/---
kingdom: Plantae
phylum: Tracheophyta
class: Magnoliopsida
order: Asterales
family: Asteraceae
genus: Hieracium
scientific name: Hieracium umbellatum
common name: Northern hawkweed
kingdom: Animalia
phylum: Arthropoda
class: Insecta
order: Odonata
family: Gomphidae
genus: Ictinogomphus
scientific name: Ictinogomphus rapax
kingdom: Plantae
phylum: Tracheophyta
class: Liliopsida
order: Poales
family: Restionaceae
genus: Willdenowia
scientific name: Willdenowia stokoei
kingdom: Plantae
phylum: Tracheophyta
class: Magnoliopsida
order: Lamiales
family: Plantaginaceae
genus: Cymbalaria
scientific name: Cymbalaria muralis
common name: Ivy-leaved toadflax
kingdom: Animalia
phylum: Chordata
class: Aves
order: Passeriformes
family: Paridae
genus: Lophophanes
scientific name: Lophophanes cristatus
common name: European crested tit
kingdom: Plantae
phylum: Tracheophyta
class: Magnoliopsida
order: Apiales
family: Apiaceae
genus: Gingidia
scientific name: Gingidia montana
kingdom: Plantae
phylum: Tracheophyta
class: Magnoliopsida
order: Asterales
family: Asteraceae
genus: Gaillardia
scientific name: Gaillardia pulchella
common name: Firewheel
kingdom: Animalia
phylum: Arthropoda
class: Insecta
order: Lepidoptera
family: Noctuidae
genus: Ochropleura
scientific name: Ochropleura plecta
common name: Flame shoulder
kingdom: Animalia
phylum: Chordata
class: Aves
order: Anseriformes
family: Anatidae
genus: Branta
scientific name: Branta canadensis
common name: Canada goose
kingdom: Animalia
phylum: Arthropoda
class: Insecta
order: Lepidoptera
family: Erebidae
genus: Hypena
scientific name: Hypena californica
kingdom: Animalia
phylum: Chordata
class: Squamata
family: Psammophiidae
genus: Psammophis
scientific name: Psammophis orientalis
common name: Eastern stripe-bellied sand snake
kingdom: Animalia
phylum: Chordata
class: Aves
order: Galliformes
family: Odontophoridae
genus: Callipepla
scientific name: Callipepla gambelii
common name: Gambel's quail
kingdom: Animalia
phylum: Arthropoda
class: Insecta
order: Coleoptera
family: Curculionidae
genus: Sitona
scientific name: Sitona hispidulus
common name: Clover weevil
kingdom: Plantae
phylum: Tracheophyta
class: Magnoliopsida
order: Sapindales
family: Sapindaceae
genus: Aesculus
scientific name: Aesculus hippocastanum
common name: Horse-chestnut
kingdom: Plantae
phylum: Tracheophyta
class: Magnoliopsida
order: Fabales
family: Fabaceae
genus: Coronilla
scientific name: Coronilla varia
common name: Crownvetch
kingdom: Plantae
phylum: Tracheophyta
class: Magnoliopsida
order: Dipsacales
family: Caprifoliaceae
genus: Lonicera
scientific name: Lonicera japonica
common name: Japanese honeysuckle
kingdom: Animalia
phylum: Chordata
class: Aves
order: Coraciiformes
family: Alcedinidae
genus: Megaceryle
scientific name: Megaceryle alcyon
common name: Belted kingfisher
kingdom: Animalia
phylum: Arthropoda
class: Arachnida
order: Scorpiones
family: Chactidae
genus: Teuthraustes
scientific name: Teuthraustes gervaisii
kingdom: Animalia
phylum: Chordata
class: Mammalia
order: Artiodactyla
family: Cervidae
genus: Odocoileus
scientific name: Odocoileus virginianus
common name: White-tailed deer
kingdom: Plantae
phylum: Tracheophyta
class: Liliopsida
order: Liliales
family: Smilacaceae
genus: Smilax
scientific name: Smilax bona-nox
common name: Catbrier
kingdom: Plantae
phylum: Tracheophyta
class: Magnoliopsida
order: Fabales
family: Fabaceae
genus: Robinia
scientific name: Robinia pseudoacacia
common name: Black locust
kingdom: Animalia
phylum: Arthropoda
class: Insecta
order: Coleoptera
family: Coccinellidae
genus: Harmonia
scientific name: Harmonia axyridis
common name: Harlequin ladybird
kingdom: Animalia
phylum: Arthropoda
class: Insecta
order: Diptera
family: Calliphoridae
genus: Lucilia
\---
# Detalles de la tarea
Repite al pie de la letra todas las líneas de los registros de arriba, sin omitir ni cambiar nada.

# Resultado esperado
kingdom: Plantae
phylum: Tracheophyta
class: Magnoliopsida
order: Asterales
family: Asteraceae
genus: Hieracium
scientific name: Hieracium umbellatum
common name: Northern hawkweed
kingdom: Animalia
phylum: Arthropoda
class: Insecta
order: Odonata
family: Gomphidae
genus: Ictinogomphus
scientific name: Ictinogomphus rapax
kingdom: Plantae
phylum: Tracheophyta
class: Liliopsida
order: Poales
family: Restionaceae
genus: Willdenowia
scientific name: Willdenowia stokoei
kingdom: Plantae
phylum: Tracheophyta
class: Magnoliopsida
order: Lamiales
family: Plantaginaceae
genus: Cymbalaria
scientific name: Cymbalaria muralis
common name: Ivy-leaved toadflax
kingdom: Animalia
phylum: Chordata
class: Aves
order: Passeriformes
family: Paridae
genus: Lophophanes
scientific name: Lophophanes cristatus
common name: European crested tit
kingdom: Plantae
phylum: Tracheophyta
class: Magnoliopsida
order: Apiales
family: Apiaceae
genus: Gingidia
scientific name: Gingidia montana
kingdom: Plantae
phylum: Tracheophyta
class: Magnoliopsida
order: Asterales
family: Asteraceae
genus: Gaillardia
scientific name: Gaillardia pulchella
common name: Firewheel
kingdom: Animalia
phylum: Arthropoda
class: Insecta
order: Lepidoptera
family: Noctuidae
genus: Ochropleura
scientific name: Ochropleura plecta
common name: Flame shoulder
kingdom: Animalia
phylum: Chordata
class: Aves
order: Anseriformes
family: Anatidae
genus: Branta
scientific name: Branta canadensis
common name: Canada goose
kingdom: Animalia
phylum: Arthropoda
class: Insecta
order: Lepidoptera
family: Erebidae
genus: Hypena
scientific name: Hypena californica
kingdom: Animalia
phylum: Chordata
class: Squamata
family: Psammophiidae
genus: Psammophis
scientific name: Psammophis orientalis
common name: Eastern stripe-bellied sand snake
kingdom: Animalia
phylum: Chordata
class: Aves
order: Galliformes
family: Odontophoridae
genus: Callipepla
scientific name: Callipepla gambelii
common name: Gambel's quail
kingdom: Animalia
phylum: Arthropoda
class: Insecta
order: Coleoptera
family: Curculionidae
genus: Sitona
scientific name: Sitona hispidulus
common name: Clover weevil
kingdom: Plantae
phylum: Tracheophyta
class: Magnoliopsida
order: Sapindales
family: Sapindaceae
genus: Aesculus
scientific name: Aesculus hippocastanum
common name: Horse-chestnut
kingdom: Plantae
phylum: Tracheophyta
class: Magnoliopsida
order: Fabales
family: Fabaceae
genus: Coronilla
scientific name: Coronilla varia
common name: Crownvetch
kingdom: Plantae
phylum: Tracheophyta
class: Magnoliopsida
order: Dipsacales
family: Caprifoliaceae
genus: Lonicera
scientific name: Lonicera japonica
common name: Japanese honeysuckle
kingdom: Animalia
phylum: Chordata
class: Aves
order: Coraciiformes
family: Alcedinidae
genus: Megaceryle
scientific name: Megaceryle alcyon
common name: Belted kingfisher
kingdom: Animalia
phylum: Arthropoda
class: Arachnida
order: Scorpiones
family: Chactidae
genus: Teuthraustes
scientific name: Teuthraustes gervaisii
kingdom: Animalia
phylum: Chordata
class: Mammalia
order: Artiodactyla
family: Cervidae
genus: Odocoileus
scientific name: Odocoileus virginianus
common name: White-tailed deer
kingdom: Plantae
phylum: Tracheophyta
class: Liliopsida
order: Liliales
family: Smilacaceae
genus: Smilax
scientific name: Smilax bona-nox
common name: Catbrier
kingdom: Plantae
phylum: Tracheophyta
class: Magnoliopsida
order: Fabales
family: Fabaceae
genus: Robinia
scientific name: Robinia pseudoacacia
common name: Black locust
kingdom: Animalia
phylum: Arthropoda
class: Insecta
order: Coleoptera
family: Coccinellidae
genus: Harmonia
scientific name: Harmonia axyridis
common name: Harlequin ladybird
kingdom: Animalia
phylum: Arthropoda
class: Insecta
order: Diptera
family: Calliphoridae
genus: Lucilia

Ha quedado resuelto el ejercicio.